A lot of channel users are familiar with dredges as they maintain the depths and widths of the waterways for all of the users. You can drive up and down the highways and see potholes on the roads that need repaired. It’s similar to the rivers. As dredgers, we maintain waterways highways if you will. Proper depths and widths will help maximize cargo.
For the remainder of 2021, stay tuned! The excitement is not over!
Whether it’s been winning dredge contracts, building new dredgers, or promoting people within the company to reflect its growth, Callan Marine in Galveston, Texas, has been in the news frequently over the last couple of years.
Callan Marine performs dredging projects for both private and public clients by providing services to restore berthing depths for ship docks, navigation channels, or otherwise facilitate transportation in our nation’s waterways.
Last year, Callan Marine’s new cutter suction dredge General MacArthur officially entered service and received its U.S. Coast Guard certificate of inspection (COI) and ABS classification. The dredge headed straight to Texas projects and then transited to Corpus Christi for Phase II of that port’s channel deepening and widening project.
The General MacArthur is 290 feet long, and with its 180-foot idler barge attached, the dredge has a maximum swing radius of 530 feet.
Construction of the Jones Act dredge and the idler barge involved three Gulf Coast shipyards. The dredge itself was built at two yards. The hull and superstructure construction, housing, and assembly took place at the C&C Marine & Repair shipyard in Belle Chasse, La.
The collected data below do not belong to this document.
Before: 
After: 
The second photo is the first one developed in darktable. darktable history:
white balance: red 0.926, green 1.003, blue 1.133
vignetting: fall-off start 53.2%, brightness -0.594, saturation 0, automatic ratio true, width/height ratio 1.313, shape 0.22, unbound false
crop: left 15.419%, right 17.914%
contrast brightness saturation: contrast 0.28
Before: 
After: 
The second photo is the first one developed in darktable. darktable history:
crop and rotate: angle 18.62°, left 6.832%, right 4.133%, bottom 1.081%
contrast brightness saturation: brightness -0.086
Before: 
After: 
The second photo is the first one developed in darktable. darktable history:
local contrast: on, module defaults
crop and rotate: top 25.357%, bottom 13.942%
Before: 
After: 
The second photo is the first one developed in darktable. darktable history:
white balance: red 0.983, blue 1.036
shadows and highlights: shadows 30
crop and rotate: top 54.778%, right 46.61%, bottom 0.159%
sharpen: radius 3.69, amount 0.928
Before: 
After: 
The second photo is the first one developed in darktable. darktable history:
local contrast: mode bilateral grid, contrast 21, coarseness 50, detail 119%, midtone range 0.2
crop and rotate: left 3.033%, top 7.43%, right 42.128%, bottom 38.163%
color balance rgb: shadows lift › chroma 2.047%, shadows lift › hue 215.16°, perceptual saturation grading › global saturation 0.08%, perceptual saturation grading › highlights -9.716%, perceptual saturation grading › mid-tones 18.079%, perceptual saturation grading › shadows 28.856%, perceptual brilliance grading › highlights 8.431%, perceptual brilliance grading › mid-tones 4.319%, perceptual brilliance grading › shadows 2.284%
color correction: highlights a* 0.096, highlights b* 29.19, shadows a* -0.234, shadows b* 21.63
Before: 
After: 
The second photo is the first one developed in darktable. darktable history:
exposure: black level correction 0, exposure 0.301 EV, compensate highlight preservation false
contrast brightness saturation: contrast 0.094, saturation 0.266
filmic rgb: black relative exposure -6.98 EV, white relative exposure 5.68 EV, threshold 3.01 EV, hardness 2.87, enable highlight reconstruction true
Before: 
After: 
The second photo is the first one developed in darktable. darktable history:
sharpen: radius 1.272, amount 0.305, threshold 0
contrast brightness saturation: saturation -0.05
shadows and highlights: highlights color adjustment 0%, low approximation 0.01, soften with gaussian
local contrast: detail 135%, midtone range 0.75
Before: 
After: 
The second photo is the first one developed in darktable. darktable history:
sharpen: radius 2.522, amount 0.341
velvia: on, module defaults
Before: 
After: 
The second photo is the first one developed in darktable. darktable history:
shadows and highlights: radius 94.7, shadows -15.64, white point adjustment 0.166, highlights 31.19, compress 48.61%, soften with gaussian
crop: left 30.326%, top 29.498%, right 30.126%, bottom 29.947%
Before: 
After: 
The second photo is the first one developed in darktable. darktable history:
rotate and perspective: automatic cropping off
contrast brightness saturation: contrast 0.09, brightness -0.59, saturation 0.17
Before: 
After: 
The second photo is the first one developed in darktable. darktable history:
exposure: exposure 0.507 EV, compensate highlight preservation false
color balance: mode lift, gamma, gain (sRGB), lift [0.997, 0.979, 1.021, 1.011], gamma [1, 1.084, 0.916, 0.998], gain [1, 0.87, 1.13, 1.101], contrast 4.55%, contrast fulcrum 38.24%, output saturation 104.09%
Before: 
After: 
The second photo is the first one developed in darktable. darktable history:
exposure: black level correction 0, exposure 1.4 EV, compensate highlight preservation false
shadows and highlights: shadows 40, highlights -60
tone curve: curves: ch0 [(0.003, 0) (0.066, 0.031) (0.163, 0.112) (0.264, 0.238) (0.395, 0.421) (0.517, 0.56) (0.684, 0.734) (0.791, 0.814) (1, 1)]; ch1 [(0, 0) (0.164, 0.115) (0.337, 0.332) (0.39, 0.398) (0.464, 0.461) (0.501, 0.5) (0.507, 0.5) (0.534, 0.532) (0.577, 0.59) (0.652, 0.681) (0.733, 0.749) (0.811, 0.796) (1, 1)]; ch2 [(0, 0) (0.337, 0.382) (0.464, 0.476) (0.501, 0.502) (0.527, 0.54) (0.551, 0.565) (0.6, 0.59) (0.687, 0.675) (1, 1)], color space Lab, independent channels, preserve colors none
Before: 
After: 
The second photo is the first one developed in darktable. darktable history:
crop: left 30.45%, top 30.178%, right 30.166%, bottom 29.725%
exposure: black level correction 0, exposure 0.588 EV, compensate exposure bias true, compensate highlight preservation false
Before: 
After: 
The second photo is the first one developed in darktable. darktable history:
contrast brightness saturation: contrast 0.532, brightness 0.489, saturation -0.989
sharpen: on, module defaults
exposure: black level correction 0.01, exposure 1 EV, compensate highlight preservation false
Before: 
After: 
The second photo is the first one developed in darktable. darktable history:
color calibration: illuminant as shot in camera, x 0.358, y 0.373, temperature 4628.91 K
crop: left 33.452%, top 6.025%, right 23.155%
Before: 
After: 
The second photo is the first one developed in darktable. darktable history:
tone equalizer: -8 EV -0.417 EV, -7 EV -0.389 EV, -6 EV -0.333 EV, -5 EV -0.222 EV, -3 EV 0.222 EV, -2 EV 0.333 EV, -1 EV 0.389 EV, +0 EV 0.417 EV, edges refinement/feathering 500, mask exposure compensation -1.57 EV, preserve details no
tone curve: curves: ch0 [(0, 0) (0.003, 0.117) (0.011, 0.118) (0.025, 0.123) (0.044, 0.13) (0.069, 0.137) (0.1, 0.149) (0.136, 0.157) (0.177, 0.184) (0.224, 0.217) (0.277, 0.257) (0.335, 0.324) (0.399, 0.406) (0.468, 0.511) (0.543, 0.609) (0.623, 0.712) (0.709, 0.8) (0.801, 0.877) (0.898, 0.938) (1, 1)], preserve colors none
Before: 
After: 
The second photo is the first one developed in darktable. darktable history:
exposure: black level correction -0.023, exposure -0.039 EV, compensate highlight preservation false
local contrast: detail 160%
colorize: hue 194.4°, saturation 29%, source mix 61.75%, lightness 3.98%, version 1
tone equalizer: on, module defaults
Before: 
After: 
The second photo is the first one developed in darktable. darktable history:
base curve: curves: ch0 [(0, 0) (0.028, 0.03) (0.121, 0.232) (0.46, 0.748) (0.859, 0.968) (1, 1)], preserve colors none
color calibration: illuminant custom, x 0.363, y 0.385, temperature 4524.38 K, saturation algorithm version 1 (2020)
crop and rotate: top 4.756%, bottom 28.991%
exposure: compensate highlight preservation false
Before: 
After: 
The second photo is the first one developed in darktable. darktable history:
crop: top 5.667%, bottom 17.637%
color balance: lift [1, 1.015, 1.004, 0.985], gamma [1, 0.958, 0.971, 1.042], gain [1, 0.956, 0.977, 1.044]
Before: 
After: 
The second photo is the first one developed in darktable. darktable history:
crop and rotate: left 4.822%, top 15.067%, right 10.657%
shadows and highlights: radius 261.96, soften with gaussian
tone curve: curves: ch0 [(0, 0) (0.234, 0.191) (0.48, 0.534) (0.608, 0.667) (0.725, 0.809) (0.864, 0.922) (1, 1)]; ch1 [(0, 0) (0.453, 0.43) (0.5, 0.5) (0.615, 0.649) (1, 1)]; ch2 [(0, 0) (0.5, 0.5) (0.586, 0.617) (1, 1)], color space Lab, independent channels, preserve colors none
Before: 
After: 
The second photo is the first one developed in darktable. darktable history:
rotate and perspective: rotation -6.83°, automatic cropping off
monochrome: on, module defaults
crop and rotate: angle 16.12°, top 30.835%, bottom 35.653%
The SPI/Mobile Pulley Works shipyard in Mobile, Ala., provided the dredging equipment, including the cutter ladder, A-frame, suction and discharge pipeline, gate valves, submerged dredge pump, two onboard dredge pumps, a five- and a six-blade cutter, Christmas tree, anchor boom system and spud carrier installation. The dredge’s idler barge was built in Sterling Shipyard, Port Neches, Texas. Its spud-carriage equipment was then installed at SPI/Mobile Pulley.
While not quite as large, the General Bradley is well underway. The new 28-inch dredge that will join the fleet later this year. The General Bradley will focus on Brown Water Division projects and is suited for both maintenance and capital dredging projects.
Last month, Callan Marine promoted Micah Morris to operations manager of its Brown Water Division, where he previously served as project manager, as the company’s portfolio continues to expand. Prior to this move, one person led both the Brown and Blue Water Division.